To mogło skończyć się tragicznie. Auto wbiło się w autobus komunikacji
Niewiele zabrakło, by w mieście Syracuse w amerykańskim stanie Nowy Jork doszło do tragedii. Rozpędzony samochód terenowy wbił się w autobus wiozący pasażerów komunikacji miejskiej. Rannych zostało 7 osób. W internecie opublikowano film z monitoringu. Cała sytuacja wyglądała naprawdę poważnie.
29.01.2017 | aktual.: 29.01.2017 06:28
Wypadek miał miejsce przy zjeździe z międzystanowej autostrady numer 81. Kierowca terenowego auta, którym okazał się 82-latek, za szybko zjeżdżał z trasy i nie mógł wyhamować. By uniknąć uderzenia w auta stojące w korku zjechał na trawę, a potem uderzył w autobus.

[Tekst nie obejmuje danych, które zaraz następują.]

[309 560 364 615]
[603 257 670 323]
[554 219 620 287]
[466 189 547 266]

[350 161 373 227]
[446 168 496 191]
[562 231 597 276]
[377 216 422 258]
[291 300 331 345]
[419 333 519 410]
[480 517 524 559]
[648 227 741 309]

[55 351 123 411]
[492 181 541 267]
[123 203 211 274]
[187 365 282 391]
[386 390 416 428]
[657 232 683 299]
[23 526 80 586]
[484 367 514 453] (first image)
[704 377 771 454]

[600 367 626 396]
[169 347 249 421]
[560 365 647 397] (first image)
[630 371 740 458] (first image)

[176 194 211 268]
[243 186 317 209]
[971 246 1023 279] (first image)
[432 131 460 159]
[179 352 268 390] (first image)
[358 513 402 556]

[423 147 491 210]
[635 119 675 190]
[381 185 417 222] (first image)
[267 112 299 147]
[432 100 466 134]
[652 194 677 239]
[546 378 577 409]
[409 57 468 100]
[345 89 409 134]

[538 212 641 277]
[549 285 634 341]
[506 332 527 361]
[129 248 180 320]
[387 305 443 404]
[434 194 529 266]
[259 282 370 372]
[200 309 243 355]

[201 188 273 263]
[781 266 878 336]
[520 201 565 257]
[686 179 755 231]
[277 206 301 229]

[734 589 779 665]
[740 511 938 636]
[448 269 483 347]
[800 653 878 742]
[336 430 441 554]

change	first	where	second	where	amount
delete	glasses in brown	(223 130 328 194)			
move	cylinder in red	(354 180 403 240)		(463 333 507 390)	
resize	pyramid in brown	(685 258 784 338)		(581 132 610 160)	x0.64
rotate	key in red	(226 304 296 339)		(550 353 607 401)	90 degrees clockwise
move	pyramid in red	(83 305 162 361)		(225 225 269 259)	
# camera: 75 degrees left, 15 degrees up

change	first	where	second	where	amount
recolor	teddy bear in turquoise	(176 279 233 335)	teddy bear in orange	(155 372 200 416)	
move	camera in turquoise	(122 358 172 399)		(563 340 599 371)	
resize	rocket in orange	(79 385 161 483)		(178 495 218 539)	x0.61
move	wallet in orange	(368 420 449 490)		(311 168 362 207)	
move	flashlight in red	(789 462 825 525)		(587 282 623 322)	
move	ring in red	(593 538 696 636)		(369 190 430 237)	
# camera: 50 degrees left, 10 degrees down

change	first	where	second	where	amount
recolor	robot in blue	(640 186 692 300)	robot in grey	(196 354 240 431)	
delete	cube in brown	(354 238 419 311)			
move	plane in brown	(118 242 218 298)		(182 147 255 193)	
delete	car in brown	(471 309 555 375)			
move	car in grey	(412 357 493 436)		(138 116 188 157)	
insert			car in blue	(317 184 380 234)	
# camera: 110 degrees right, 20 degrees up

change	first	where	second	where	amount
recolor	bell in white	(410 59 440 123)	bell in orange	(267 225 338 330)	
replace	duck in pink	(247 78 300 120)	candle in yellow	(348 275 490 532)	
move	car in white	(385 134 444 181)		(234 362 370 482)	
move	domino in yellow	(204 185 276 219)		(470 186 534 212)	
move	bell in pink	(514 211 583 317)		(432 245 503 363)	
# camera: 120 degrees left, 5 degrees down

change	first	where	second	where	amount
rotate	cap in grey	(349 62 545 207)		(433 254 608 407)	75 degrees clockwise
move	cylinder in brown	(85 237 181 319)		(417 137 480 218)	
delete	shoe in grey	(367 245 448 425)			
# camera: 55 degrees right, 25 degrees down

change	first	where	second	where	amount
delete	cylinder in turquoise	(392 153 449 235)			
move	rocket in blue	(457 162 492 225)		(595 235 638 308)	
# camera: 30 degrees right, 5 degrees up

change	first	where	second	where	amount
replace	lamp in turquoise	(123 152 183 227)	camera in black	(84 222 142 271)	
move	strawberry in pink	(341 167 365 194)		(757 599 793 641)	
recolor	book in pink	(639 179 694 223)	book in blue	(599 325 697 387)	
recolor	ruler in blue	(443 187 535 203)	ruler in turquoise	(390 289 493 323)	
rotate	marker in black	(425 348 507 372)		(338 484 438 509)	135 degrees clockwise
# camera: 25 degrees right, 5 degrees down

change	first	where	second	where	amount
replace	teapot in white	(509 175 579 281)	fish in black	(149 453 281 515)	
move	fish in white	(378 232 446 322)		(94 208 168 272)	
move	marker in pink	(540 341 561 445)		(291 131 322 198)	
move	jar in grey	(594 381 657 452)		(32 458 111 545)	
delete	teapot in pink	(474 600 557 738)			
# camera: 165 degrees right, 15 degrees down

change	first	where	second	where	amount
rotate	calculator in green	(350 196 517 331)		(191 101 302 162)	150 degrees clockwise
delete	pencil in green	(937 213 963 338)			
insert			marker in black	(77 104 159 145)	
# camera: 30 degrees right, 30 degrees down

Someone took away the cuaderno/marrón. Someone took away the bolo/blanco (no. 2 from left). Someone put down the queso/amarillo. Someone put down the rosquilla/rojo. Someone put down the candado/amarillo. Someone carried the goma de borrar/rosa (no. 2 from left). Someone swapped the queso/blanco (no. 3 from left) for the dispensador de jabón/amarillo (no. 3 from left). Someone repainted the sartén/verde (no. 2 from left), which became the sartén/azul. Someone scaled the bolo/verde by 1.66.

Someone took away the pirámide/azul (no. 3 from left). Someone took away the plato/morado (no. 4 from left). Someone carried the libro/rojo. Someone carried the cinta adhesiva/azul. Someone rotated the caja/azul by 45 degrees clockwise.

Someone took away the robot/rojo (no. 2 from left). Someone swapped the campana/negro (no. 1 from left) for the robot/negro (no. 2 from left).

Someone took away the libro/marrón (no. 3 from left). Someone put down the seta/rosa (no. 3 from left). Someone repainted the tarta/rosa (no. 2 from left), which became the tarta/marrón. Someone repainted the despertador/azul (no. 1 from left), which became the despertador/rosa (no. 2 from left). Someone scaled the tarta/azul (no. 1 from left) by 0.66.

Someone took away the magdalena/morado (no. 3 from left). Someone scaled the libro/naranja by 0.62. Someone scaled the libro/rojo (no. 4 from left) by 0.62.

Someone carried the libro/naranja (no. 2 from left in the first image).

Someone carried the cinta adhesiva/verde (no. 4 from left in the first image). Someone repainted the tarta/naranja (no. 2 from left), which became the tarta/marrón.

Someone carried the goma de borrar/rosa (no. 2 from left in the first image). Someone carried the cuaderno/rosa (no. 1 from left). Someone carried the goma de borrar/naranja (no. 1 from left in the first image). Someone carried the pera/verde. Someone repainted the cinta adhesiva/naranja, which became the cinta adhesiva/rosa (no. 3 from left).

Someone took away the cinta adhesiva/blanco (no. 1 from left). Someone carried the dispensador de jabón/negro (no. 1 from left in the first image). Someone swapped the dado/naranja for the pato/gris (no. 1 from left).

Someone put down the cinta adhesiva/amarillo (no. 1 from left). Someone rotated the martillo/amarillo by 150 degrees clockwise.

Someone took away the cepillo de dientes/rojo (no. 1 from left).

Na nagraniu z monitoringu widać jak pasażerowie w ostatnim momencie odskakują. Prawdopodobnie dzięki tej reakcji do szpitala trafiło tylko 7 osób, a najpoważniejsze urazy to złamana noga i kontuzja ręki. Także kierowcy terenowego auta nic się nie stało. Wszyscy w tym wypadku mogą mówić o prawdziwym szczęściu.
Sprawca incydentu dostał mandat za przekroczenie prędkości i niedostosowanie prędkości na autostradzie.